Numa história que se alonga por três décadas, os prémios satíricos contam com um galardoado que acumula ao Ig Nobel do ano 2000, na categoria de Física, distinção análoga nos Nobel de 2010. Andre Geim, nascido na Rússia, naturalizado holandês, destaca-se, a par do russo Konstantin Novoselov, na descoberta das propriedades do grafeno. No início do século XXI, as pesquisas de Andre Geim sobre levitação magnética de rãs vivas não fariam adivinhar que a investigação em torno de um novo material mais forte do que o diamante, condutor de calor e flexível quando misturado com plástico lhe garantiria o principal galardão das ciências.
Tal como nas três décadas anteriores, a cerimónia dos Ig Nobel entregou, a 15 de setembro de 2022 (a cerimónia antecede o anúncio dos Nobel), 10 galardões a investigações tão diversas quanto o fundamento para o comportamento natatório dos patos (categoria Física), o porquê da paixão de sincronizar os ritmos cardíacos dos enamorados (categoria Cardiologia), uma teoria matemática que explica o sucesso dos indivíduos com mais sorte face aos mais talentosos (categoria Economia) e um estudo que se detém na higiene intestinal dos maias, sustentado em cenas retratadas em antigas cerâmicas (categoria História da Arte).

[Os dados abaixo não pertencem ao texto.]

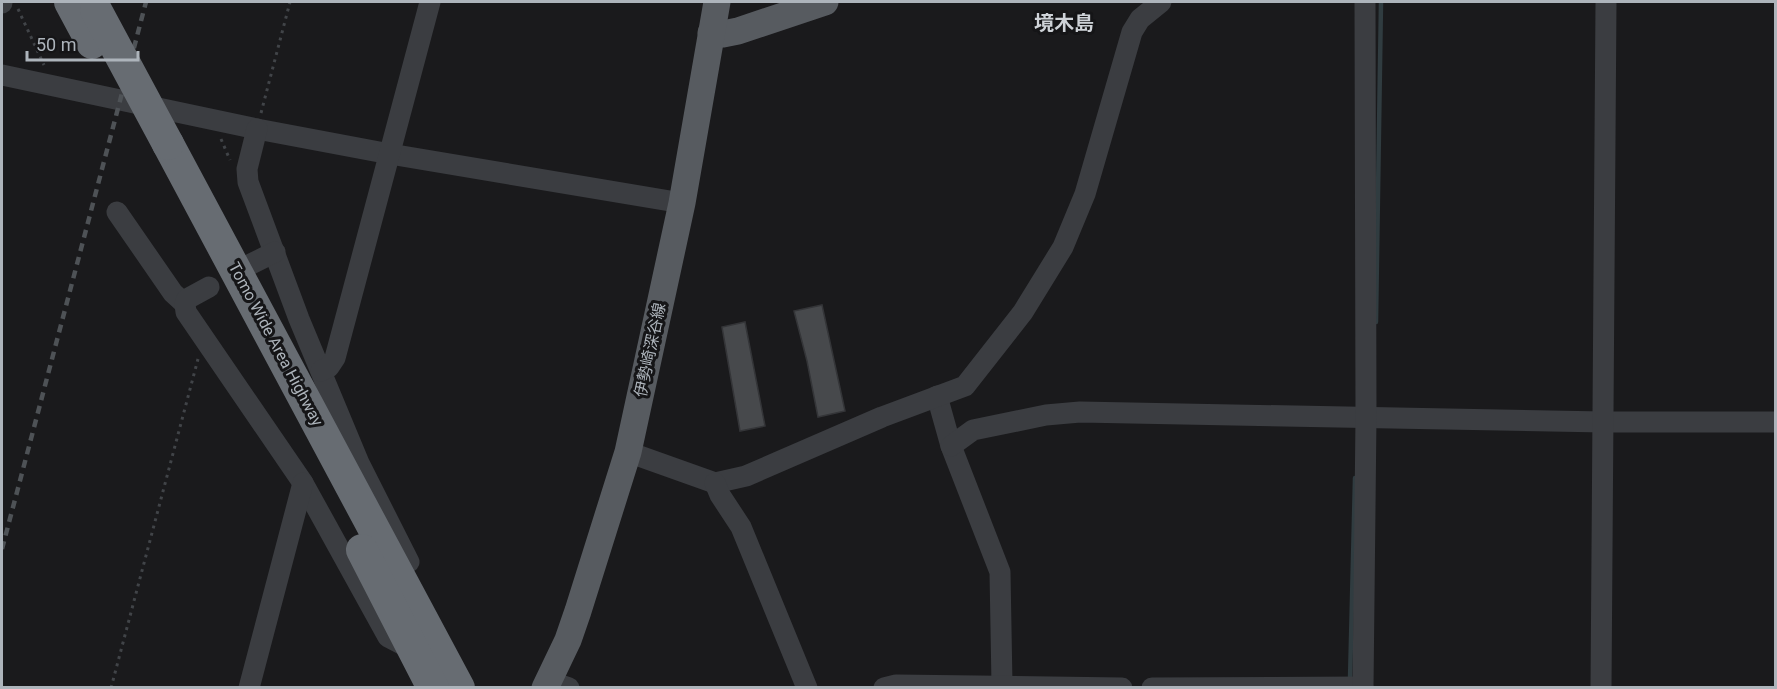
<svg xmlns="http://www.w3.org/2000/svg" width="1777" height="689" viewBox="0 0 1777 689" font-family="Roboto,'Noto Sans JP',sans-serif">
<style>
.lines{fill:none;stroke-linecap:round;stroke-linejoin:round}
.stream{stroke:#303c40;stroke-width:4.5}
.building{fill:#47494c;stroke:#343538;stroke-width:1.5}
.path{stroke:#414448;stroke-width:3;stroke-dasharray:3 4.5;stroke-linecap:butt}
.minor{stroke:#3b3d41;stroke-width:21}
.major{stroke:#575b60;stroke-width:27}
.highway{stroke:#676c72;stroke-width:32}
.rail{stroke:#4e5256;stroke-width:4.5;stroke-dasharray:8 6;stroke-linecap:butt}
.highway-bridge{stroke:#676c72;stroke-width:32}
.labels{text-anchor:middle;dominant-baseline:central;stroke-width:6;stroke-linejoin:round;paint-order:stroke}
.street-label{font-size:16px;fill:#adb4bb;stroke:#151517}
.quarter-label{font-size:20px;font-weight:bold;fill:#ced2d7;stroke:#151517}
</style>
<rect width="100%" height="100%" fill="#1a1a1c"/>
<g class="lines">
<g class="stream">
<path d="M1376 322 1381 2"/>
<path d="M1350 680 1355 478"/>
</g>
</g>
<g class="building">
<path d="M822 305 845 411 818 417 807 361 794 311Z"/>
<path d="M745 322 765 426 740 431 722 327Z"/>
</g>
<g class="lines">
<g class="path">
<path d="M18 9 44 65"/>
<path d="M261 113 290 2"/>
<path d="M221 139 230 160"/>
<path d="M111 688 198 359"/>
</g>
<g class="minor">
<path d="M2 3V2"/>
<path d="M2 75 257 129 390 154 682 203"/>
<path d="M257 129 247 169 248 182 299 319 359 463 409 562"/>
<path d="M117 212 173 293 185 304"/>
<path d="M251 264 275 252"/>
<path d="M209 287 187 299 185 304 186 312 303 483 388 637 413 650"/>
<path d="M321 371 329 367 335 358 430 2"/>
<path d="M937 396 951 446 1000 572 1002 685"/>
<path d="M951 446 973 430 1046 415 1080 412 1604 422H1776"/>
<path d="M628 452 715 483 746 476 882 417 965 386 1023 312 1063 247 1085 194 1132 32 1140 19 1161 2"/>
<path d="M715 483 720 495 741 527 807 688"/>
<path d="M549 681 569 688"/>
<path d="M249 688 303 483"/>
<path d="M884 688 896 685 1122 688"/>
<path d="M1152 688 1363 687"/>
<path d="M1363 688 1366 417 1365 2"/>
<path d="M1601 688 1606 2"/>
</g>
<g class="major">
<path d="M711 33 723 34 738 31 825 2"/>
<path d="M545 688 568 640 578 611 628 452 682 203 717 2"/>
</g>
<g class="highway">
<path d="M70 2 92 43"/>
<path d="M168 144 459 688"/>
<path d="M362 550 433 688"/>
</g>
<path class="rail" d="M2 549 146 2"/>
<path class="highway-bridge" d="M96 10 168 144"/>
</g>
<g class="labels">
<g class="street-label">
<text transform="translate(276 344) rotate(62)">Tomo Wide Area Highway</text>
<text transform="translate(650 350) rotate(-78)">伊勢崎深谷線</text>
</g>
<g class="quarter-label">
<text x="1064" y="23">境木島</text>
</g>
</g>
<rect width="1777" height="689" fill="none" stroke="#adb4bb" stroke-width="6"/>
<path d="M27 51v9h111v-9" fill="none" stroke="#adb4bb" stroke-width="3"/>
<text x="36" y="51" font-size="18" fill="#adb4bb" stroke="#151517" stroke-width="4.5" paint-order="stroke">50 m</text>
</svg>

Uma generosa dose de excentricidade tem acompanhado os Ig Nobel desde a primeira edição. Em 1991, o médico imunologista francês Jacques Benveniste, correspondente da revista Nature, foi agraciado com o galardão da Química pela controversa descoberta, em 1988, da "memória da água", a capacidade de este líquido reter propriedades de substâncias que nele estiveram diluídas no passado, conceito transposto para a homeopatia. Um início de década de 90 profícuo em contributos para o Ig Nobel. Um deles o de Erich von Däniken, teórico da conspiração, escritor e arqueólogo suíço, autor profícuo, celebrizado pela obra Eram os Deuses Astronautas? (1968), livro que esmiuçava a influência de ancestrais visitantes de outros mundos na fundação da civilização terrestre. Erich von Däniken arrecadou o Ig Nobel na categoria Literatura. De olhos postos na Terra e menos em fantasias interestelares, o prémio Literatura, em 2022, foi entregue a um trio de investigadores pelo seu contributo para o esclarecimento de uma questão que há muito reside nas preocupações de muitos humanos: "porque são os contratos difíceis de compreender?".